**Task requirements**
Would you return the data below exactly as it stands, with every picture left out?

(Exercise materials Opens)

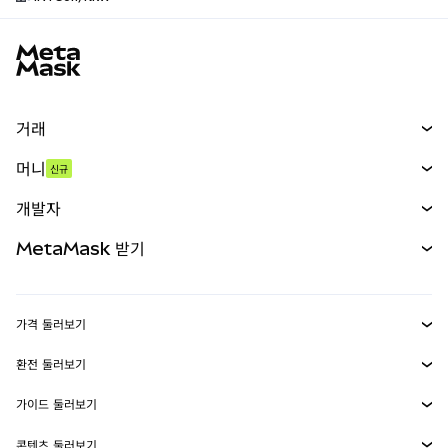
MetaMask 사이트 바닥글
거래
스왑
머니
신규
예측 시장
신규
매수
개발자
무기한 선물
신규
카드
문서 보기
MetaMask 받기
실물자산
mUSD
신규
대시보드
Transaction Shield
수익 창출
Smart Accounts Kit
에이전트 지갑
신규
가격 둘러보기
임베디드 지갑
Snaps
비트코인 가격
환전 둘러보기
MetaMask Connect
이더리움 가격
보상
신규
BTC를 USD로 환전
솔라나 가격
가이드 둘러보기
Snaps
보안
ETH를 USD로 환전
BTC 매수
시바이누 가격
USDT를 INR로 환전
콘텐츠 둘러보기
웹3 서비스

(Exercise materials Closes)

**Response**
MetaMask 사이트 바닥글
거래
스왑
머니
신규
예측 시장
신규
매수
개발자
무기한 선물
신규
카드
문서 보기
MetaMask 받기
실물자산
mUSD
신규
대시보드
Transaction Shield
수익 창출
Smart Accounts Kit
에이전트 지갑
신규
가격 둘러보기
임베디드 지갑
Snaps
비트코인 가격
환전 둘러보기
MetaMask Connect
이더리움 가격
보상
신규
BTC를 USD로 환전
솔라나 가격
가이드 둘러보기
Snaps
보안
ETH를 USD로 환전
BTC 매수
시바이누 가격
USDT를 INR로 환전
콘텐츠 둘러보기
웹3 서비스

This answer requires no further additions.